Symptoms
You run the kubectl get pods -n <namespace> -o wide command to check the Kafka broker pods and see an output similar to the following:
kubectl get pods -n <namespace> -o wide
NAME READY STATUS RESTARTS AGE IP NODE NOMINATED NODE READINESS GATES
affinity-controller-0 1/1 Running 0 2m46s 10.144.16.142 worker0.my-cluster.cp <none> <none>
affinity-controller-1 1/1 Running 0 2m46s 10.144.28.180 worker0.my-cluster.cp <none> <none>
affinity-xhmp6 1/1 Running 0 2m42s 10.144.28.136 worker0.my-cluster.cp <none> <none>
Kafka broker pods are scheduled on the same worker node, which reduces fault tolerance and resilience.
Causes
In Event Streams 12.0.x, the default pod anti-affinity rules are not optimized for KRaft-based deployments. If no rules are configured, the Kubernetes scheduler might place multiple Kafka broker pods on the same node.
Resolving the problem
To ensure Kafka broker pods are distributed across multiple nodes, you must configure custom pod anti-affinity rules manually in each Kafka Node Pool.

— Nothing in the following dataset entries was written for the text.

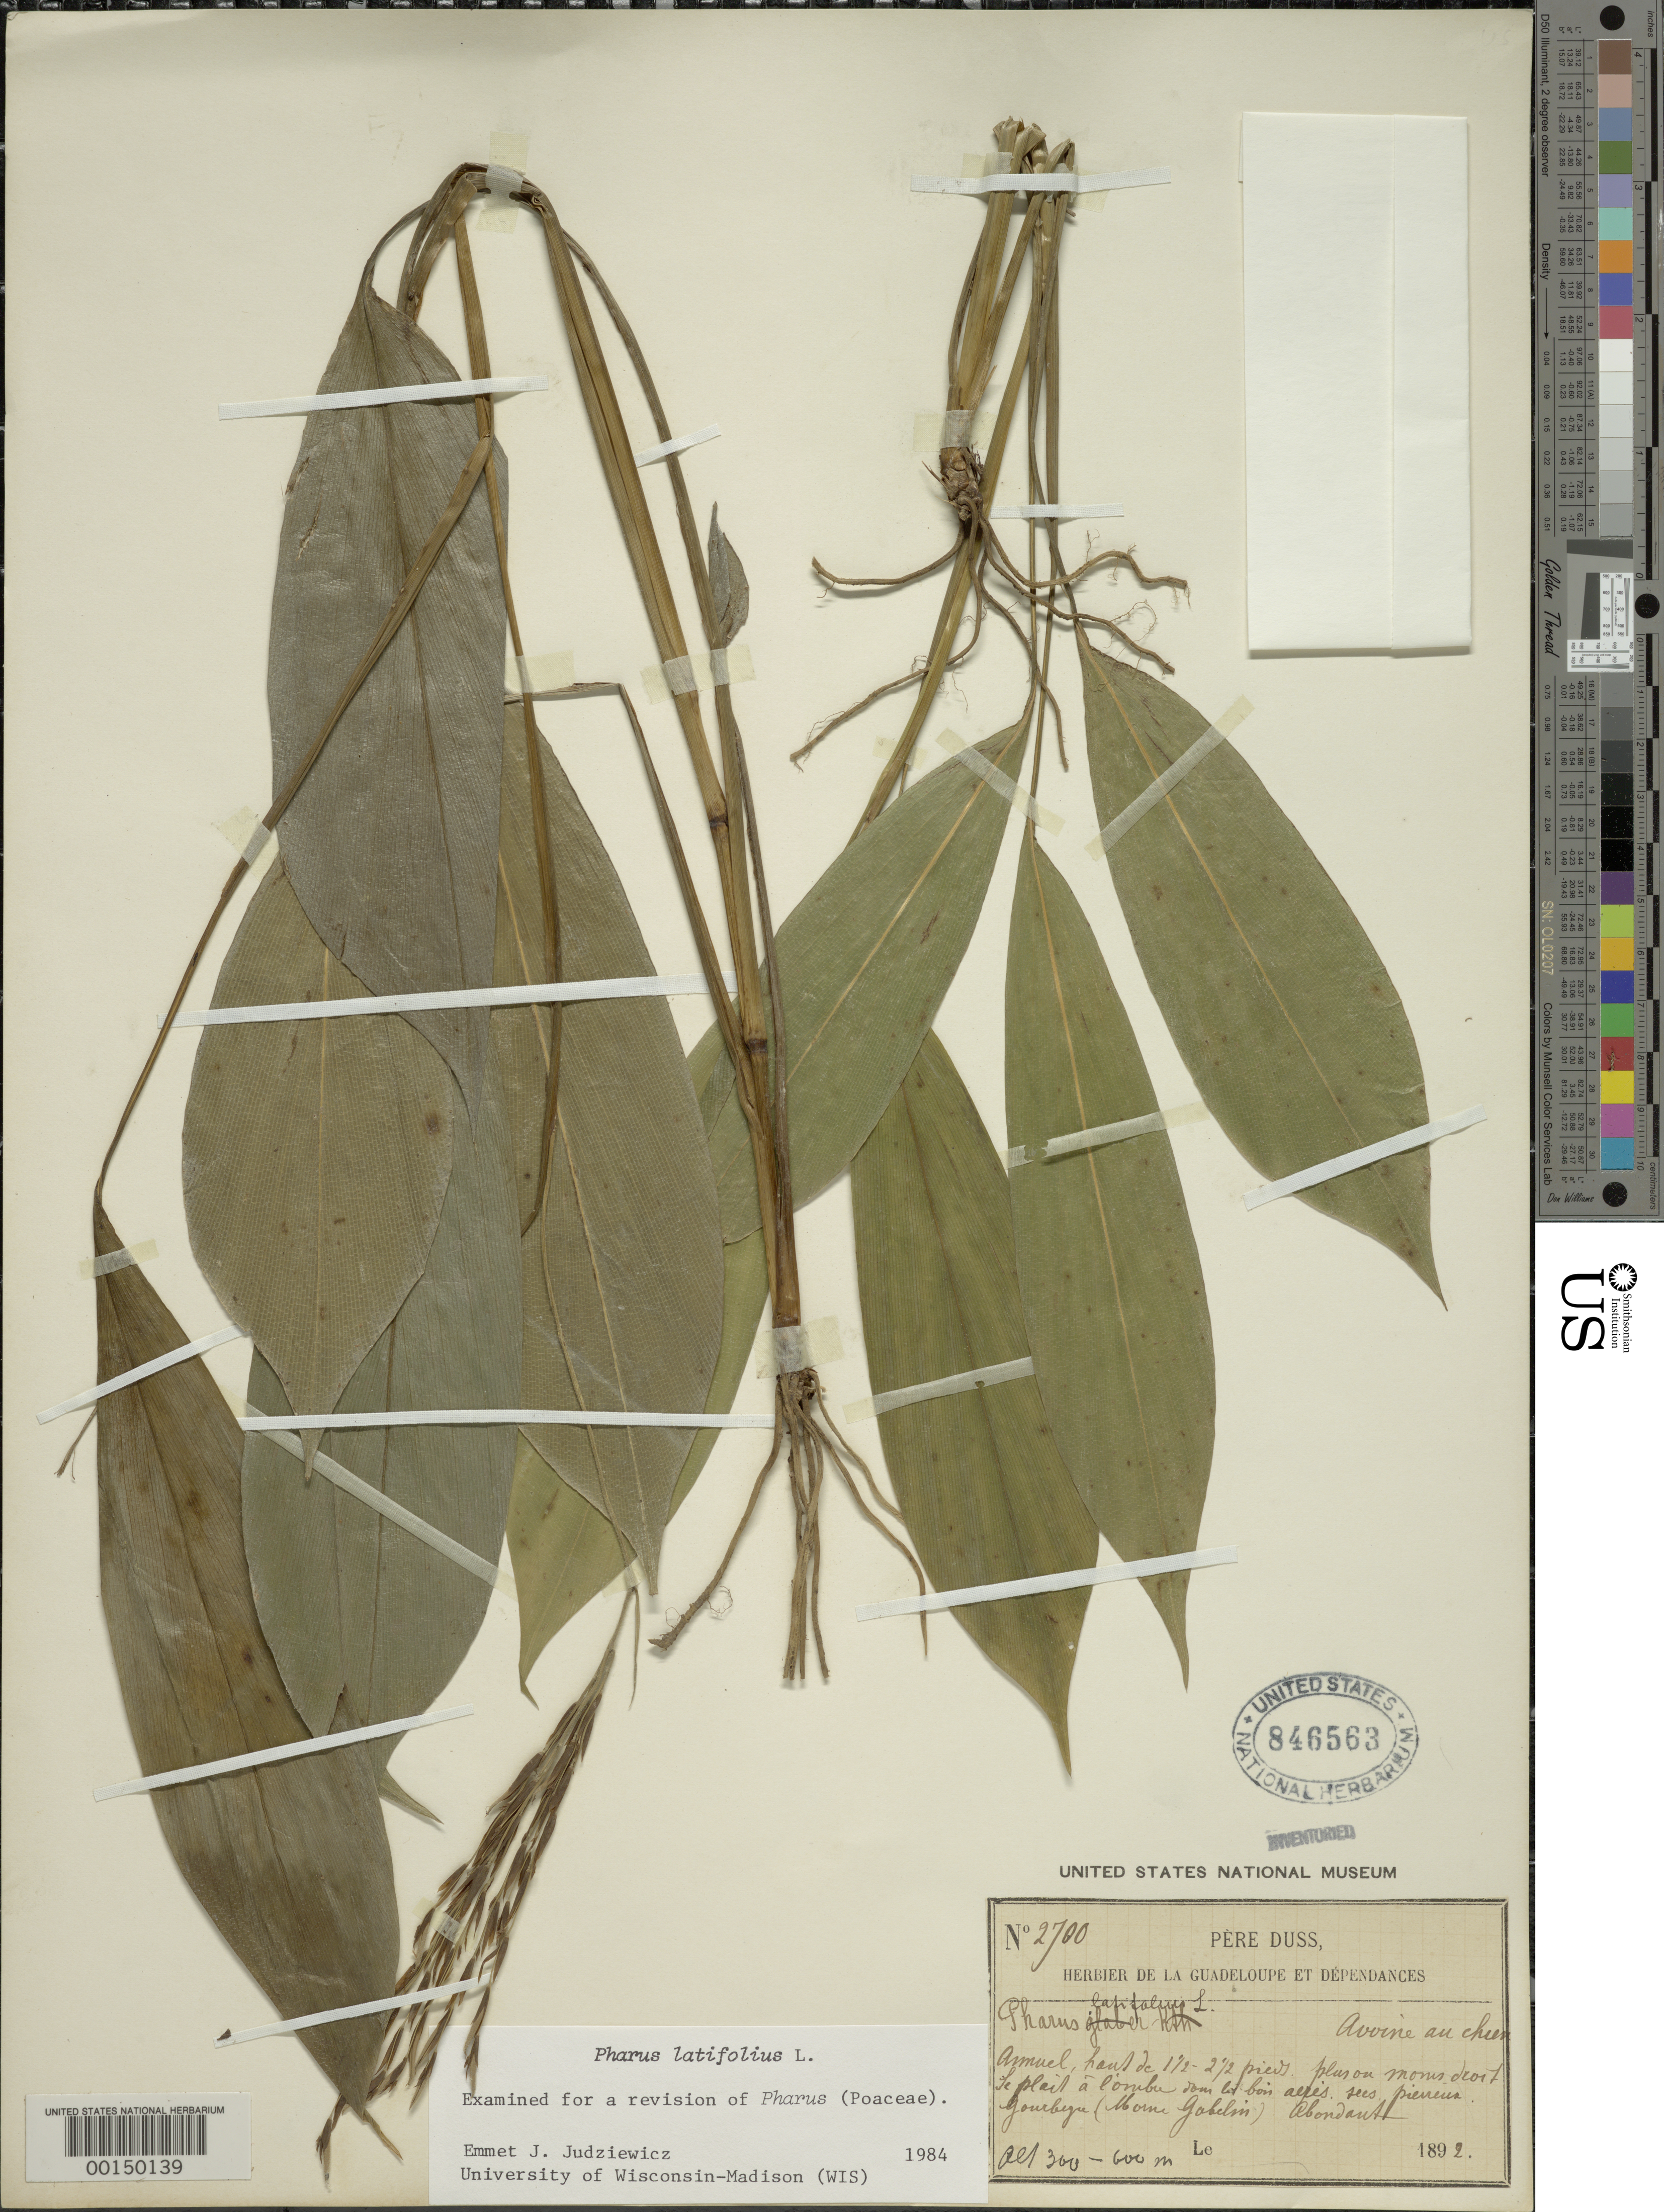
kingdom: Plantae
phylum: Tracheophyta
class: Liliopsida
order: Poales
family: Poaceae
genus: Pharus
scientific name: Pharus latifolius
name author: L.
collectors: Père Duss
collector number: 2700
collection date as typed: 1892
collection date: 1892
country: Guadeloupe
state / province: Basse-terre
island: Basse Terre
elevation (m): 300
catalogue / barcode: US 846563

Update your EventStreams custom resource to include anti-affinity rules under spec.strimziOverrides.nodePools.template.pod.affinity.
For example:
apiVersion: eventstreams.ibm.com/v1beta2
kind: EventStreams
# ...
spec:
strimziOverrides:
kafka:
# ...
nodePools:
- name: kafka
replicas: 2
roles:
- broker
storage:
# ...
template:
pod:
affinity:
podAntiAffinity:
preferredDuringSchedulingIgnoredDuringExecution:
- weight: 10
podAffinityTerm:
labelSelector:
matchExpressions:
- key: eventstreams.ibm.com/pool-name
operator: In
values:
- kafka
topologyKey: kubernetes.io/hostname
- weight: 5
podAffinityTerm:
labelSelector:
matchExpressions:
- key: eventstreams.ibm.com/cluster
operator: In
values:
- min-prod-scram
- key: eventstreams.ibm.com/component-type
operator: In
values:
- kafka
topologyKey: kubernetes.io/hostname
The previous example defines two preferred pod anti-affinity rules that improve Kafka pod distribution across nodes:
- Rule 1 (weight 10): Aims to place pods from the same node pool on different hosts.
- Rule 2 (weight 5): Aims to place Kafka pods from the same Event Streams instance on different hosts.